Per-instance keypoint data
◇ ◇ ◇ ◇ ◇
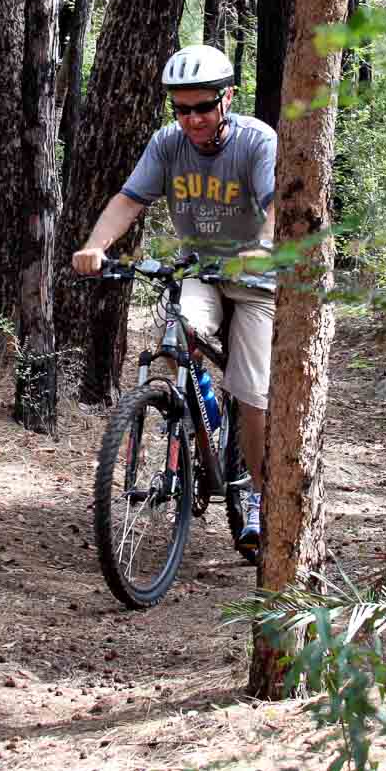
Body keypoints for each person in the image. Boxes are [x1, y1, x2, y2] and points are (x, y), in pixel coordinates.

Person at [72, 45, 276, 548]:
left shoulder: (256, 142)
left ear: (226, 98)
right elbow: (129, 200)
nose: (193, 119)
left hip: (256, 282)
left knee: (252, 393)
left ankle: (258, 493)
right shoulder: (167, 145)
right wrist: (96, 246)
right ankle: (186, 425)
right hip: (201, 270)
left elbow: (278, 209)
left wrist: (263, 248)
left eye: (203, 107)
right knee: (172, 341)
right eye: (182, 109)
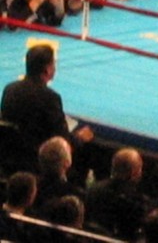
◇ ◇ ◇ ◇ ◇
(TASK OBJECTIVE): All lines from the one containing "left elbow: (278, 209)" to the last line of the records above, both included, need to be repeated word for word; omit the pictures.

(EXPECTED ANSWER):
left elbow: (278, 209)
left wrist: (263, 248)
left eye: (203, 107)
right knee: (172, 341)
right eye: (182, 109)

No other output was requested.